Flink 中的 Window Function(窗口函数)及示例代码

定义窗口分配器后,我们需要指定要在每个窗口上执行的计算。这是Window Fucntion的职责,一旦系统确定窗口已准备好进行处理,就可以处理每个窗口的元素。

窗口函数可以是ReduceFunction,AggregateFunction,FoldFunction,WindowFunction或ProcessWindowFunction之一。前两个可以更有效地执行,因为Flink可以在每个窗口元素到达时以递增方式聚合它们。ProcessWindowFunction获取窗口中包含的所有元素的Iterable以及有关元素所属的窗口的其他元信息。

使用ProcessWindowFunction进行窗口转换不能像其他情况一样有效的执行,因为Flink必须在调用函数之前在内部缓冲函数的所有元素。可以通过将ProcessWindowFunction与ReduceFunction,AggregateFunction或FoldFunction结合使用来获得窗口元素的增量聚合以及ProcessWindowFunction接收的其他窗口元数据,从而减轻这种情况。

ReduceFunction

ReduceFunction指定如何将输入中的两个元素组合在一起以产生相同类型的输出元素。Flink使用ReduceFunction来逐步聚合窗口中的元素。

class UserDefineReduceFucntion extends ReduceFunction[(String,Int)]{
  override def reduce(v1: (String, Int), v2: (String, Int)): (String, Int) = {
    (v1._1,v1._2+v2._2)
  }
}
env.socketTextStream("CentOS", 9999)
  .flatMap(_.split("\\s+"))
  .map((_,1))
  .keyBy(t =>t._1)
  .window(TumblingProcessingTimeWindows.of(Time.seconds(5)))
  .reduce(new UserDefineReduceFucntion)
  .print()

AggregateFunction

AggregateFunctionFunction是ReduceFunction的通用版本,具有三种类型:输入类型(IN),累加器类型(ACC)和输出类型(OUT)。输入类型是输入流中元素的类型,AggregateFunctioon具有一种将一个输入元素添加到累加器的方法。该接口还具有创建初始累加器,将两个累加器合并为一个累加器以及从累加器提取输出(OUT类型)的方法。
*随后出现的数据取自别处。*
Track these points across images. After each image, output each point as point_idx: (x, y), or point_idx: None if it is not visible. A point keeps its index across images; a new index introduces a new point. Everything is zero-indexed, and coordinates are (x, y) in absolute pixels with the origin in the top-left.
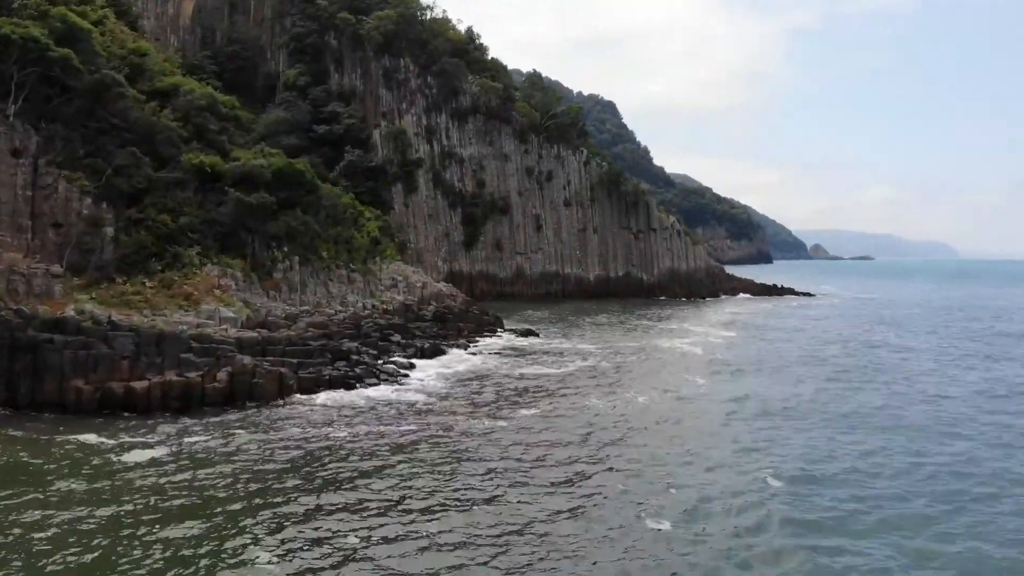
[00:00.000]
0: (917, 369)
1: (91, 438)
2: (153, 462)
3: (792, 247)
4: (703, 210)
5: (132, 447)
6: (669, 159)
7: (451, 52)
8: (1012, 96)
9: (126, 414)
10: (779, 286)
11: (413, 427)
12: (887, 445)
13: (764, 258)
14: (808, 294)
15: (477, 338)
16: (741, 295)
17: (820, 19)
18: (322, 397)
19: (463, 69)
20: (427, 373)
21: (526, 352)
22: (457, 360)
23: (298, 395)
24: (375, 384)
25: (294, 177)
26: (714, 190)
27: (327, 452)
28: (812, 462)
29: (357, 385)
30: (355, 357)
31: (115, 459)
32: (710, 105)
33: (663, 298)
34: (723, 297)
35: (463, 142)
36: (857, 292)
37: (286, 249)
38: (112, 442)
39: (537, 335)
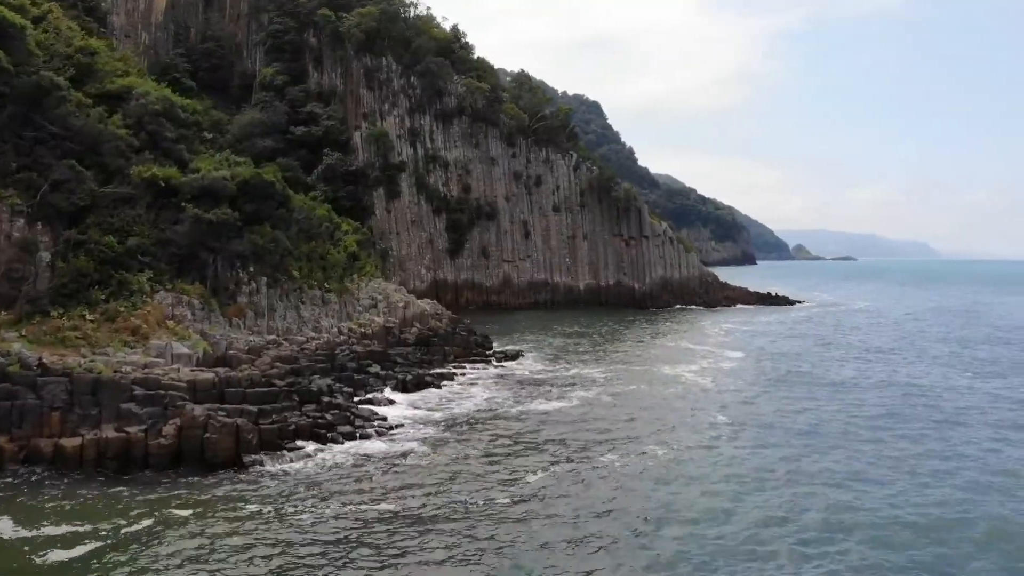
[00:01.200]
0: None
1: (5, 527)
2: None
3: (774, 247)
4: (688, 211)
5: (49, 544)
6: (652, 159)
7: (435, 51)
8: (992, 99)
9: (48, 475)
10: (773, 295)
11: (391, 507)
12: None
13: (748, 259)
14: (800, 302)
15: (465, 364)
16: (737, 305)
17: (807, 21)
18: (287, 454)
19: (448, 69)
20: (410, 413)
21: (521, 381)
22: (444, 396)
23: (259, 452)
24: (350, 434)
25: (262, 189)
26: (697, 191)
27: (283, 547)
28: None
29: (329, 436)
30: (326, 399)
31: (27, 562)
32: (696, 106)
33: (655, 309)
34: (717, 309)
35: (448, 145)
36: (851, 299)
37: (252, 270)
38: (28, 533)
39: (529, 357)
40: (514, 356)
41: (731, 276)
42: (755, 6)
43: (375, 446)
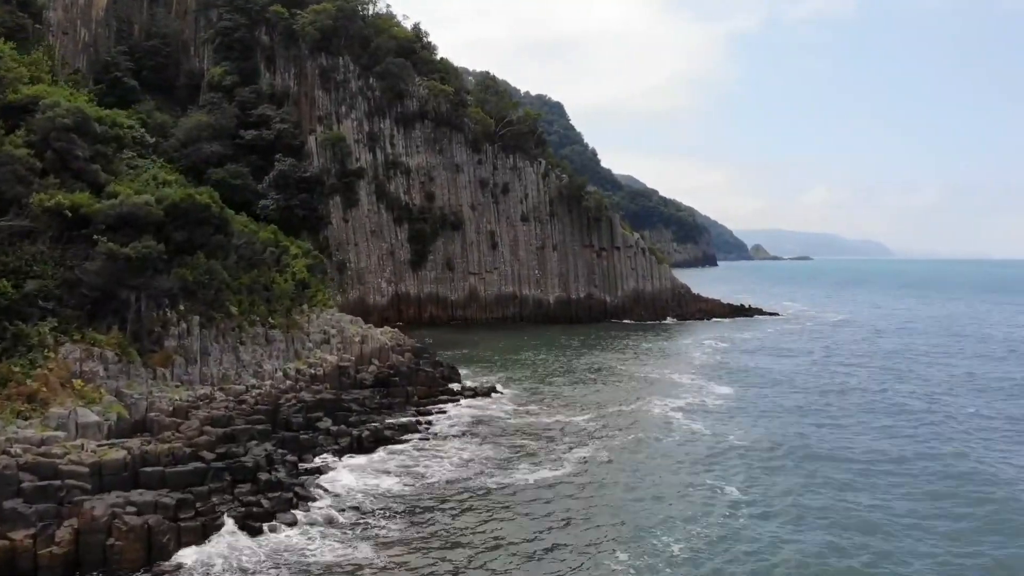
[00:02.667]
0: None
1: None
2: None
3: (733, 248)
4: (650, 213)
5: None
6: (613, 160)
7: (396, 51)
8: (942, 101)
9: None
10: (746, 306)
11: None
12: None
13: (709, 260)
14: (774, 313)
15: (430, 407)
16: (711, 319)
17: (761, 24)
18: (209, 555)
19: (409, 70)
20: (365, 487)
21: (498, 431)
22: (407, 456)
23: (177, 554)
24: (290, 523)
25: (195, 213)
26: (659, 192)
27: None
28: None
29: (265, 528)
30: (265, 476)
31: None
32: (653, 107)
33: (628, 323)
34: (691, 323)
35: (410, 150)
36: (824, 309)
37: (183, 308)
38: None
39: (502, 393)
40: (486, 392)
41: (694, 278)
42: (710, 10)
43: (317, 552)
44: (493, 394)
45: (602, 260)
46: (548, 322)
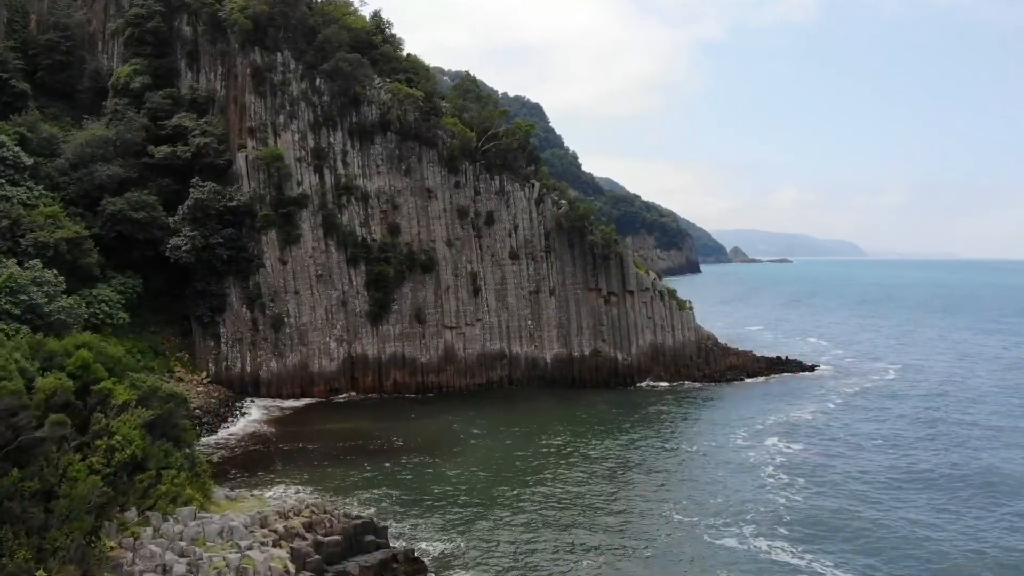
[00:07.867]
0: None
1: None
2: None
3: (712, 250)
4: (633, 218)
5: None
6: (585, 163)
7: (350, 45)
8: (904, 105)
9: None
10: (783, 359)
11: None
12: None
13: (692, 267)
14: (814, 366)
15: None
16: (745, 379)
17: (727, 30)
18: None
19: (367, 69)
20: None
21: None
22: None
23: None
24: None
25: None
26: (641, 196)
27: None
28: None
29: None
30: None
31: None
32: (620, 111)
33: (647, 386)
34: (723, 385)
35: (367, 171)
36: (865, 352)
37: None
38: None
39: None
40: None
41: (683, 289)
42: (675, 17)
43: None
44: None
45: (611, 307)
46: (545, 387)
与ReduceFunction相同,Flink将在窗口的输入元素到达时对其进行增量聚合。

class UserDefineAggregateFunction extends AggregateFunction[(String,Int),(String,Int),(String,Int)]{
  override def createAccumulator(): (String, Int) = ("",0)
  override def add(value: (String, Int), accumulator: (String, Int)): (String, Int) = (value._1,value._2+accumulator._2)
  override def getResult(accumulator: (String, Int)): (String, Int) = accumulator
  override def merge(a: (String, Int), b: (String, Int)): (String, Int) = (a._1,a._2+b._2)
}
env.socketTextStream("CentOS", 9999)
        .flatMap(_.split("\\s+"))
        .map((_,1))
        .keyBy(t =>t._1)
        .window(TumblingProcessingTimeWindows.of(Time.seconds(5)))
        .aggregate(new UserDefineAggregateFunction)
        .print()

FoldFunction

FoldFunction指定将窗口的输入元素与输入类型的元素组合。对于添加到窗口的每个元素和当前输出值,将递增调用FoldFunction。第一个元素与输出类型的预定义初始值组合。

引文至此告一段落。